Tally Labs is essentially creating a Web 3 talent agency, where for the price of an NFT, anyone can be a talent agent, capable of licensing in their NFTs or doing deals with others with valuable NFT IP, who don’t own a Jenkins the Valet NFT.

It’s this coordination from communities that can truly shake up the entertainment industry, yielding to vast worlds of creative, interrelated projects. It’s no wonder why corporations, as well as everyday people, are looking to capitalize on NFTs: Each new project only strengthens this entire economy. It could be a cost-free way to earn revenues and develop your brand.

The Bored Ape Yacht Club, which captured lightning in a bottle and kicked off this economy, is further experimenting with crypto in an attempt to benefit its community.

The Club is building play-to-earn games, which enable people to play video games using their Bored Ape Yacht Club NFTs. They also launched ApeCoin (APE), their ecosystem’s native crypto that holders can redeem for additional products and merch. ApeCoin is similar to “Chuck E. Cheese” tokens with a twist: The tokens can be liquidated on an exchange like Coinbase or FTX.

Some Bored Ape holders earned as much as $100,000, and the Bored Ape Yacht Club was able to ensure that only true fans (token holders) received their allocation by using the information in smart contracts to authenticate and prove ownership.

The future

The permissionless nature of NFTs has the potential to reshape interactions between fans and creators, as now fans can take part in a project’s financial upside. Said a little differently, NFTs combine cryptocurrency + culture + social status.
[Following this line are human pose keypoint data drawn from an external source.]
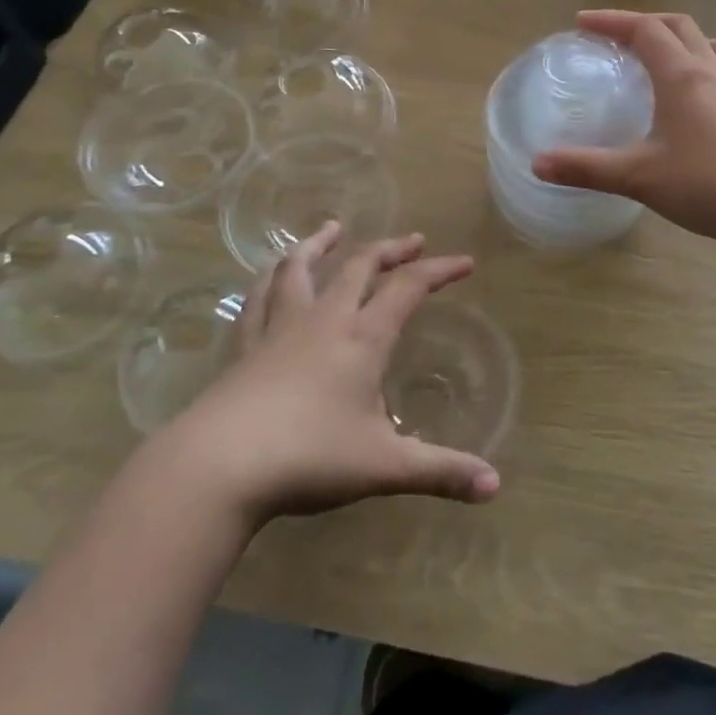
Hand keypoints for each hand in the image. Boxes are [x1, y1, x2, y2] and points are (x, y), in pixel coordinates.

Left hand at [164, 224, 500, 525]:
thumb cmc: (309, 458)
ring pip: (300, 268)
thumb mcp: (384, 467)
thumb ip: (441, 472)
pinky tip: (272, 276)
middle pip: (359, 266)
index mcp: (362, 338)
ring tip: (332, 228)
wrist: (219, 466)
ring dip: (320, 244)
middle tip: (413, 240)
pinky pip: (259, 298)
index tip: (464, 262)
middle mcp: (323, 320)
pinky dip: (271, 278)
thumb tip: (496, 486)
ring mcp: (279, 328)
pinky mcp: (244, 346)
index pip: (409, 288)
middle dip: (391, 249)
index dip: (439, 270)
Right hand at [532, 10, 715, 246]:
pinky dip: (698, 64)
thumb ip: (586, 167)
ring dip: (679, 38)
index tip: (582, 24)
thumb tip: (537, 164)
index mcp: (681, 75)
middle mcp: (710, 72)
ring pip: (708, 43)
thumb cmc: (705, 183)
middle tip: (615, 38)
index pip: (645, 28)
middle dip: (643, 23)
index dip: (612, 21)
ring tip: (657, 57)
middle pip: (678, 25)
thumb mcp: (637, 176)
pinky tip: (688, 97)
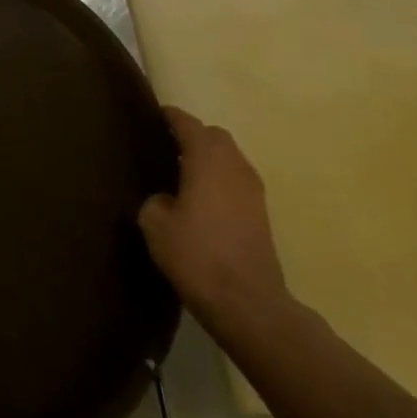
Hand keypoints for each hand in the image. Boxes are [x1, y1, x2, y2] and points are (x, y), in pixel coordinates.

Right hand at [138, 107, 291, 331]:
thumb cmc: (196, 255)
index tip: (156, 114)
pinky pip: (237, 180)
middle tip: (168, 144)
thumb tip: (166, 198)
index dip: (172, 117)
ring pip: (230, 158)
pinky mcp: (261, 215)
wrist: (247, 303)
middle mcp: (234, 167)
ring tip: (184, 171)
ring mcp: (253, 191)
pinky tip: (202, 197)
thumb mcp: (155, 225)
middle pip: (216, 137)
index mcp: (207, 161)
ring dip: (210, 157)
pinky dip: (220, 178)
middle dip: (194, 135)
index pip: (189, 125)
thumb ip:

NFTs are not just art, they’re a new medium in which creators can have financial interaction with their supporters. This could be used to crowdsource businesses, independently represent music projects and so much more. The creative opportunities are endless.

One company may issue a 1 of 50 gaming item as an NFT. Another company can integrate that gaming item into their game and allow users to connect their virtual wallet to the video game, allowing them to bring that new gaming item into the subsequent game.

As creators and entrepreneurs continue to experiment with blockchain and NFT technology, there is a high probability that there will be increasingly abstract projects that exponentially rise in value due to their precedent-setting impact.

Continuing to follow the space can help set you up to understand these projects once they emerge and position you to take advantage of the opportunities as they present themselves.

Just like Amazon and eBay came out of the internet bubble, the same will most likely happen with NFTs. The boom-and-bust cycles, although violent, are not necessarily symbolic of a dead market, but one that appears to be blossoming.